When the annual block party rolls around each summer, it's always a pleasure to lay eyes on all the people who share our alleys and streets, folks we typically see in passing cars and bundled up to shovel the sidewalks. Handshakes, in-quiries, gossip and the social debuts of babies born in the last year happen over the morning coffee and donuts. After the neighborhood kids meet again and size each other up, their shouts and laughter fill the street.
It doesn't take much to make friends as a child, and the block party is one of the best illustrations of this. Kids of all ages share bikes, sidewalk chalk and toys, never noticing each other's skin color, economic status or native language. This year, the thrill of tossing water balloons onto the pavement easily cut across language barriers, age gaps and cultural backgrounds.
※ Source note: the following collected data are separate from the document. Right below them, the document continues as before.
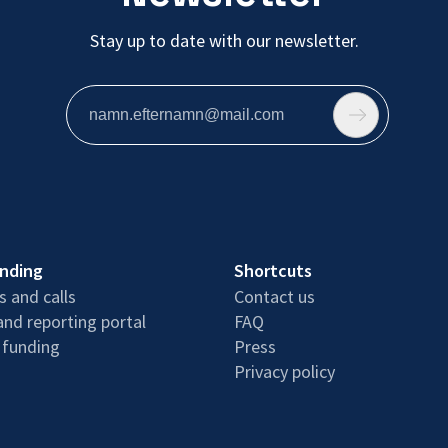
Stay up to date with our newsletter.
unding
Shortcuts
 and calls
Contact us
and reporting portal
FAQ
 funding
Press
Privacy policy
Race, ethnicity and culture are hard to talk about, and diversity can seem like one of those topics better left to the next chairman or the PR department. But your patients need you to talk about it. The first step in meeting their needs is understanding them, and it can be difficult to do that if your trustee community bears no resemblance to the community outside the hospital's doors. What's more, every item on the agenda deserves consideration by a board with a rich variety of backgrounds and experiences.
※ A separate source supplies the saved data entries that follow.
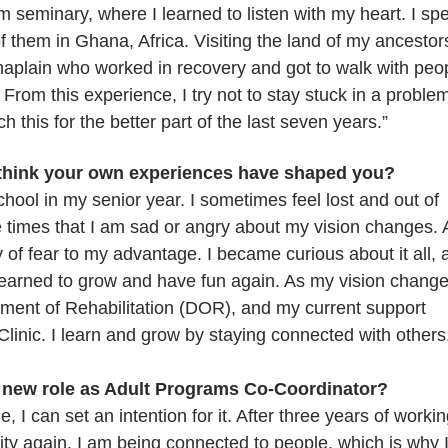
 seminary, where I learned to listen with my heart. I sp
of them in Ghana, Africa. Visiting the land of my ancestor
haplain who worked in recovery and got to walk with peo
rom this experience, I try not to stay stuck in a problem
ach this for the better part of the last seven years.”
 think your own experiences have shaped you?
hool in my senior year. I sometimes feel lost and out of
 times that I am sad or angry about my vision changes. 
y of fear to my advantage. I became curious about it all, 
y learned to grow and have fun again. As my vision chang
tment of Rehabilitation (DOR), and my current support
nic. I learn and grow by staying connected with others
r new role as Adult Programs Co-Coordinator?
 I can set an intention for it. After three years of worki
ty again. I am being connected to people, which is why 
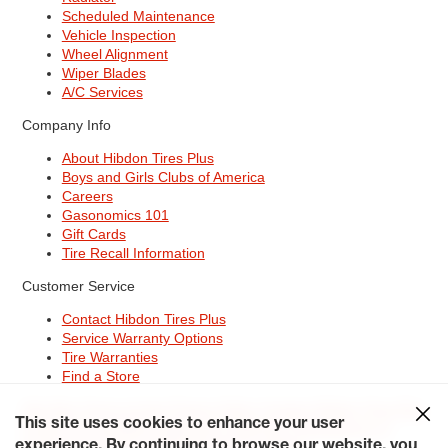
Scheduled Maintenance
Vehicle Inspection
Wheel Alignment
Wiper Blades
A/C Services
Company Info
About Hibdon Tires Plus
Boys and Girls Clubs of America
Careers
Gasonomics 101
Gift Cards
Tire Recall Information
Customer Service
Contact Hibdon Tires Plus
Service Warranty Options
Tire Warranties
Find a Store
Site Map
Terms of Use
Privacy Policy
Contact Hibdon Tires Plus
This site uses cookies to enhance your user
Careers
Accessibility Statement
California Transparency in
experience. By continuing to browse our website, you
Supply Chains Act of 2010
My Privacy Rights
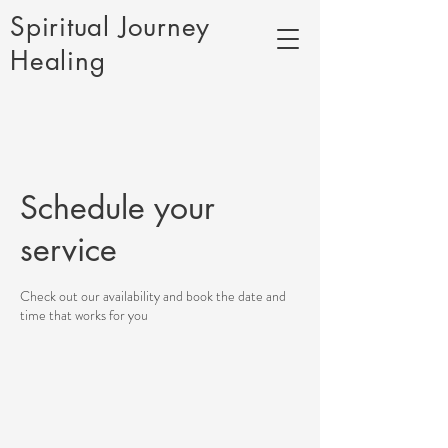
Spiritual Journey
Healing
Schedule your
service
Check out our availability and book the date and
time that works for you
I hope our cover story provides a comfortable starting point for a conversation about diversity. Follow that with a visit to the American Hospital Association's Institute for Diversity in Health Management website, www.diversityconnection.org, where you'll find case studies, reports and educational programs on cultural issues. The site also links to the Minority Trustee Candidate Registry, an online database of qualified candidates from diverse backgrounds who are eager to serve.
Adding ethnic, racial and cultural depth to the board may feel awkward at first. But just as with water balloons, a shared desire to improve the health of your community will lead to fast friendships.